Well, Eliot said that Prufrock was both himself and someone else,
someone older (he wrote it when he was very young). But I do not see his
doubles (of which there are many) simply as personae, though, in the
sense that he presents himself as doubled in the form of various
narrators, I see them as many aspects of self which he experienced, and
in the case of Prufrock two aspects of himself--or, if you choose, the
"narrator" as dual.

As to the second question, no.

But I think the whole issue is very complex, and I would have to repeat
the essay to make it clear and convincing--which I think it is. So I can
only suggest you read it. The first or second note lists a series of
ways the "you and I" has been read with key scholars who did. It's
obviously selective: it has been a topic since the poem was published.

>>> DIana Manister 01/31/10 5:31 PM >>>
Nancy you say two selves or personae of the poet; I take that to mean
the poem's narrator, correct?

Do you see "talk of you and me" as referring to a third "you"?



Sent from my iPod

On Jan 31, 2010, at 4:07 PM, Nancy Gish <[log in to unmask]> wrote:

I think you're probably right, but I also think Eliot especially found
too much reality more than he could bear. His generalization assumes
that his own conception of "reality" is Truth. I think a great deal can
be borne if one sees it as a more complicated mixture of sensual and
emotional joy and beauty as well, clearly, as horror. And I don't,
obviously, mean his concept of a joy beyond sensual joy as the only
possibility. Ironically, his early poetry, full of yearning and desire
for just that, seems never to have been something of a world he
discovered until perhaps in his last few years.

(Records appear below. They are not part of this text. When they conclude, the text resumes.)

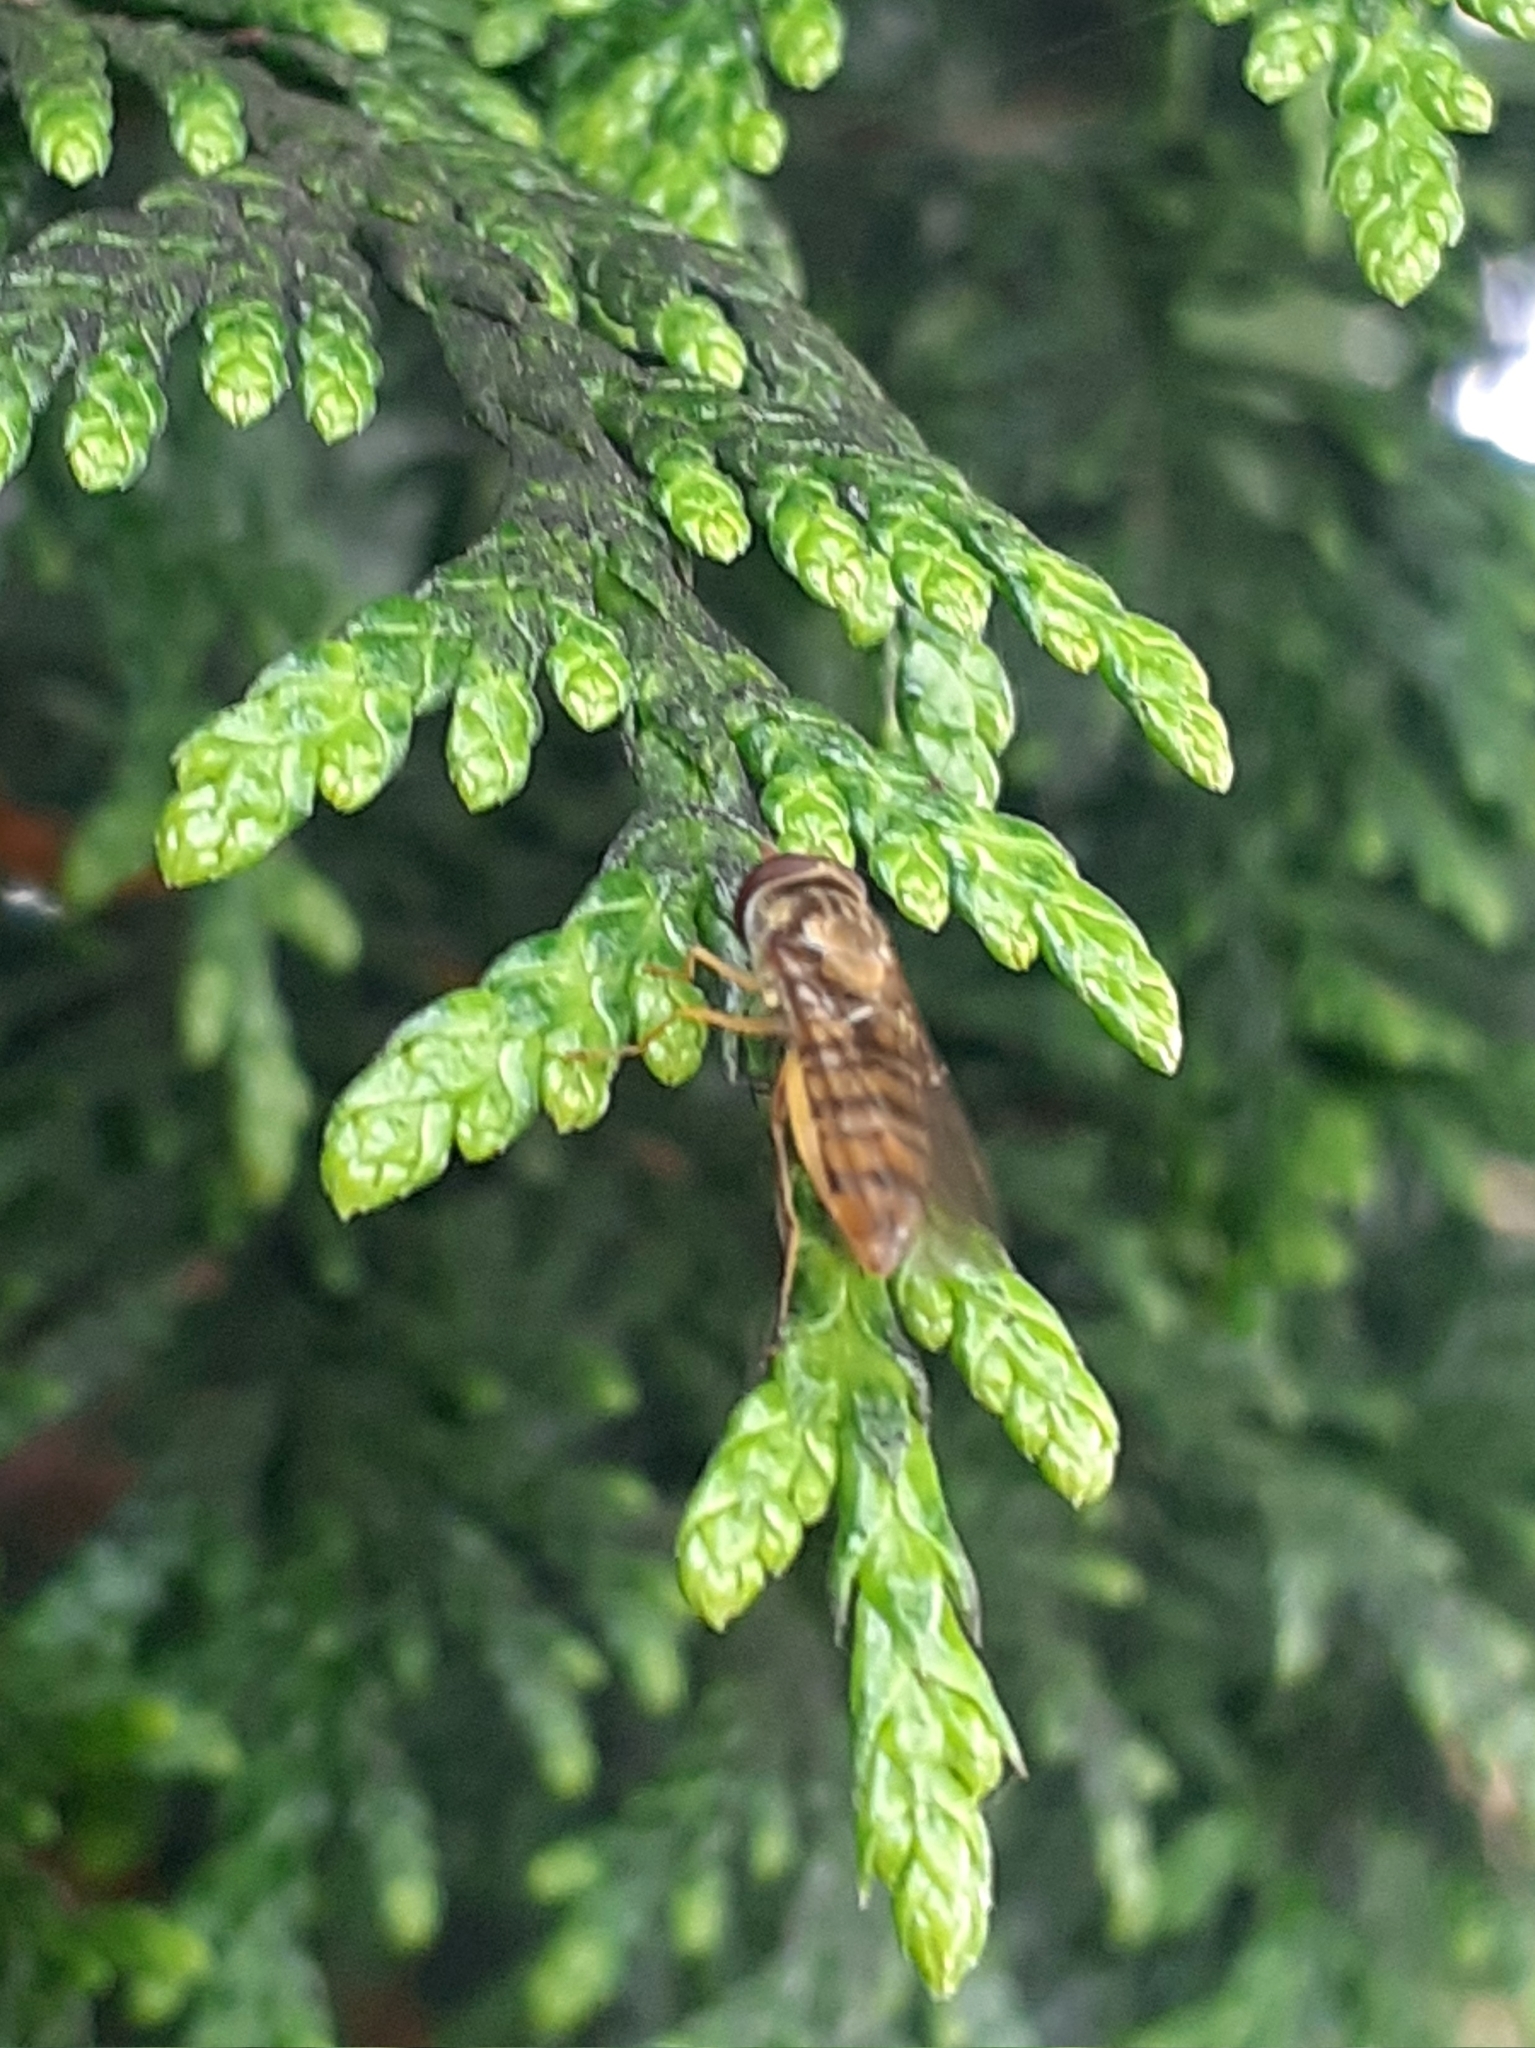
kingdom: Animalia
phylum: Arthropoda
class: Insecta
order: Diptera
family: Syrphidae
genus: Episyrphus
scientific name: Episyrphus balteatus
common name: Marmalade hoverfly
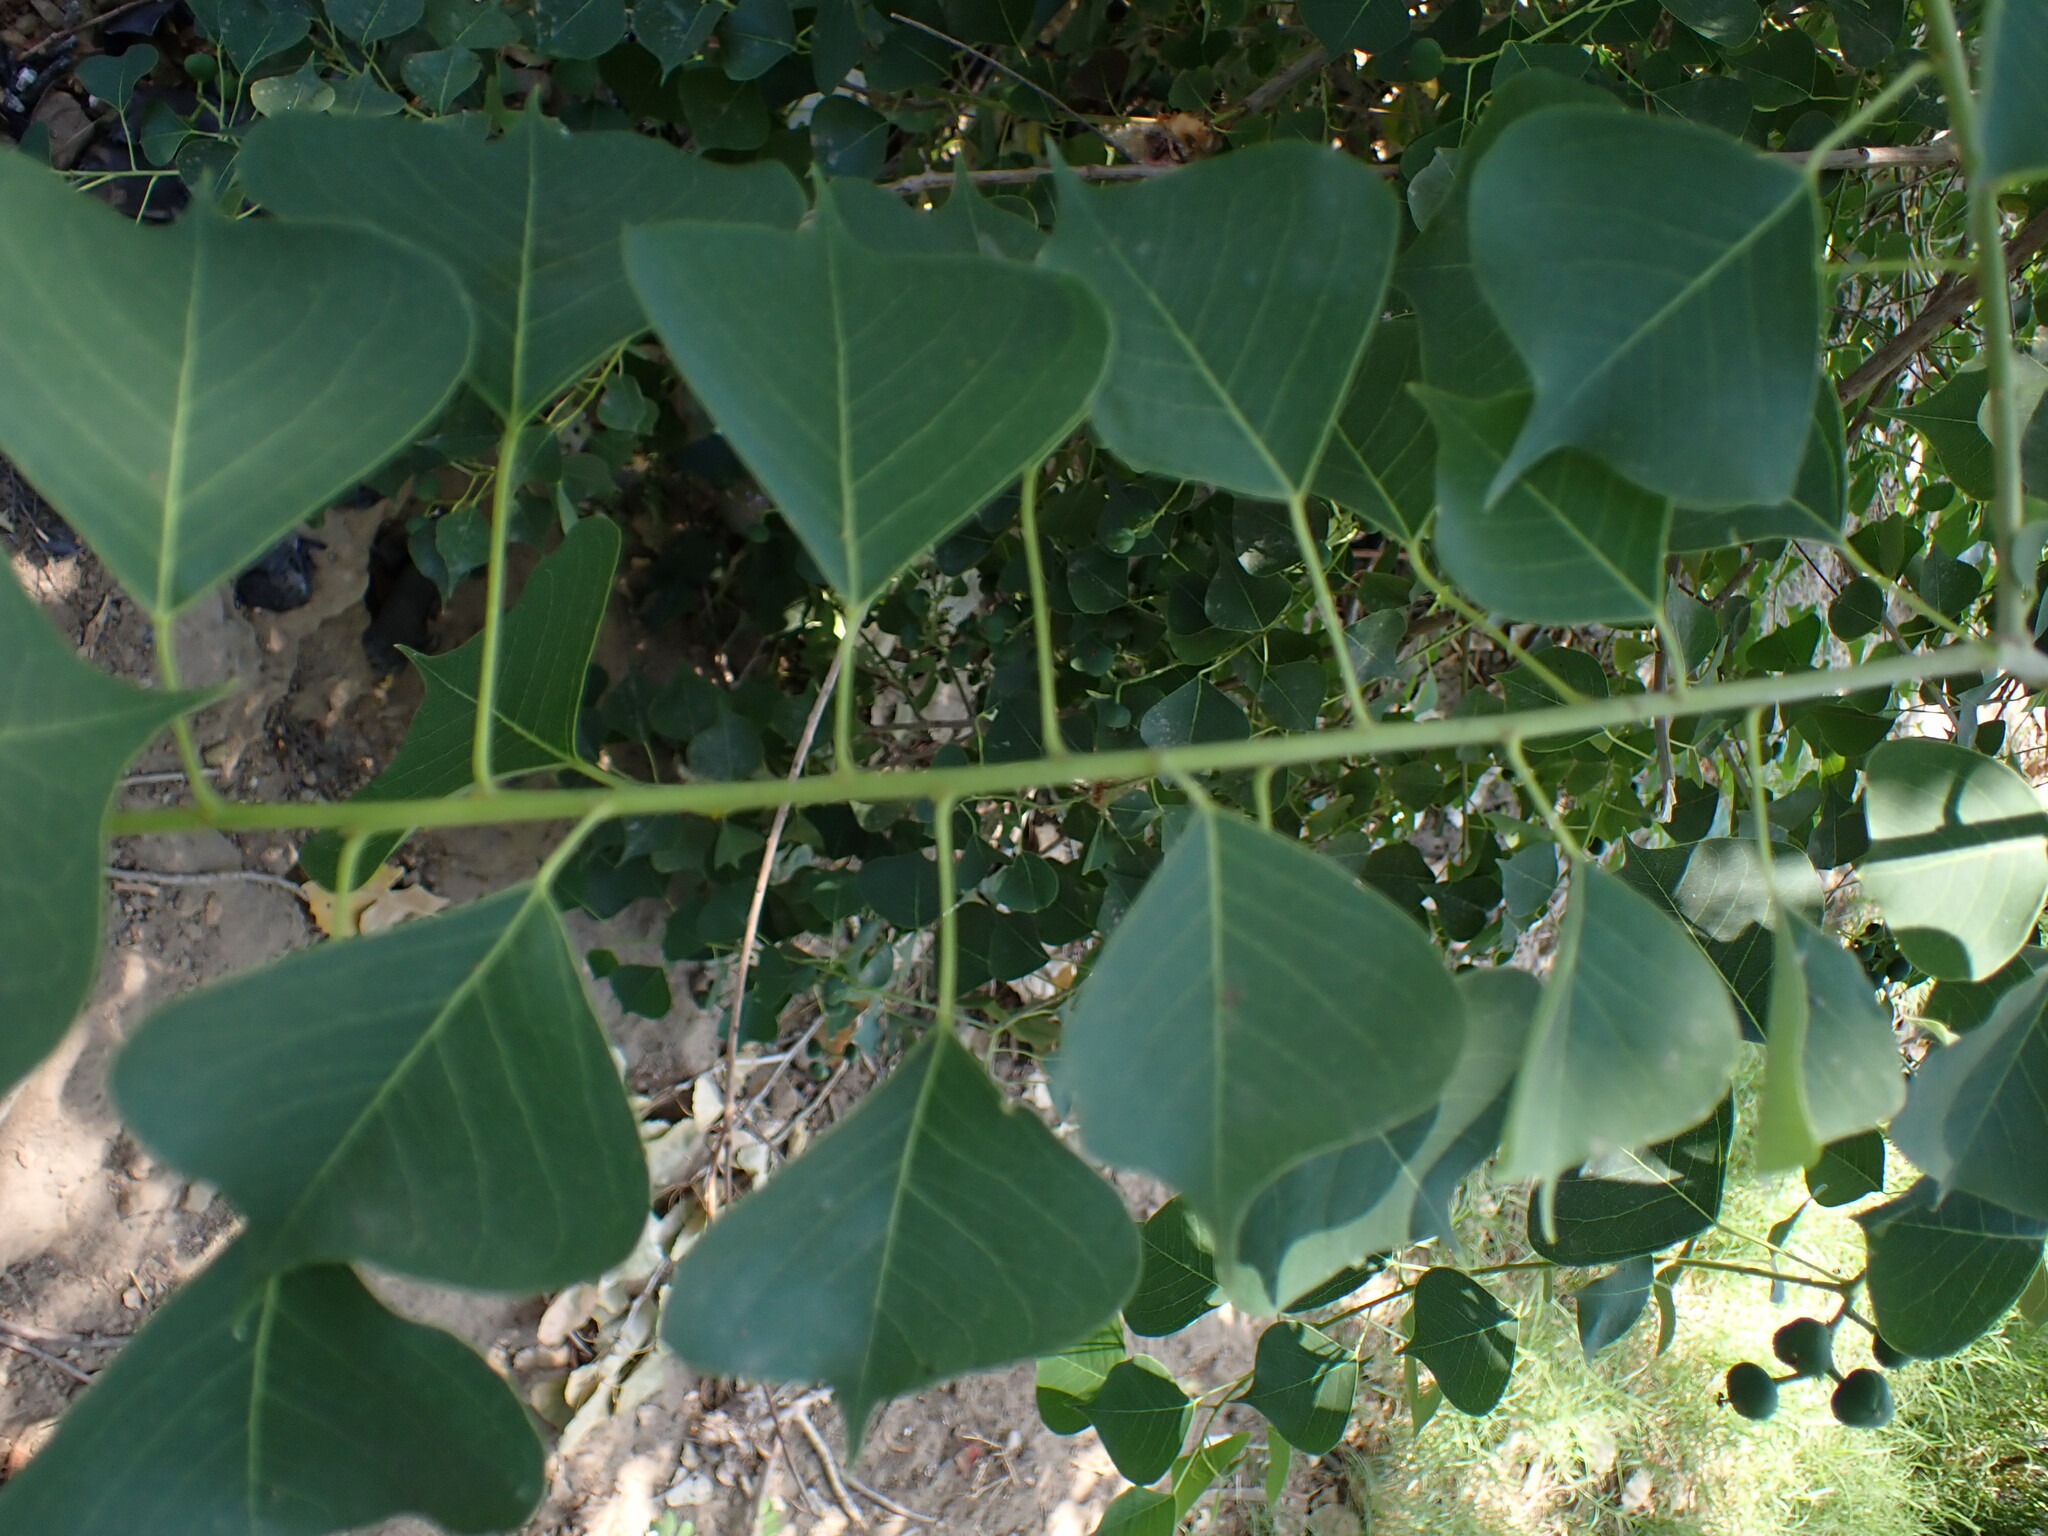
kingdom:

>>> David Boyd 01/31/10 3:32 PM >>>
'('We') humankind cannot bear much reality' maybe illuminates the
personae involved here ??.



On Sun, Jan 31, 2010 at 1:36 AM, Nancy Gish <[log in to unmask]> wrote:

Dear Tom,

I've been out of town, so there are no doubt many responses to this
already. But Eliot himself gave different answers to the question. I've
written about it several times, but the most recent, and the one I stand
by because of all the research behind it, is the discussion in my
article in T. S. Eliot and Gender, Desire, and Sexuality (Cambridge,

It has been read in many, many ways, but I think it is two personae or
selves of the poet; in a 1962 interview Eliot says pretty much that.

>>> Tom Colket 01/24/10 11:53 AM >>>
In Eliot's "Prufrock" there are numerous places where the narrator
addresses or refers to another person, a "you" or a "we". My question
is: Is the narrator referring to one specific person (i.e., the same
person) in all these lines, or is more than one single individual
being referenced?

Here are the six references (among all Prufrock lines with "you/your"
or "we/us/our") that I'm particularly interested in:

1) "Let us go then, you and I . . . Let us go and make our visit."

2) "And indeed there will be time . . . Time for you and time for me"

3) "And the afternoon, the evening, sleeps so peacefully! . . .
Stretched on the floor, here beside you and me."

4) "And would it have been worth it, after all, . . . Among the
porcelain, among some talk of you and me,"

5) "Would it have been worth while,. . . To say, 'I am Lazarus, come
from the dead,/Come back to tell you all, I shall tell you all' "

6) "We have lingered in the chambers of the sea/By sea-girls wreathed
with seaweed red and brown/Till human voices wake us, and we drown."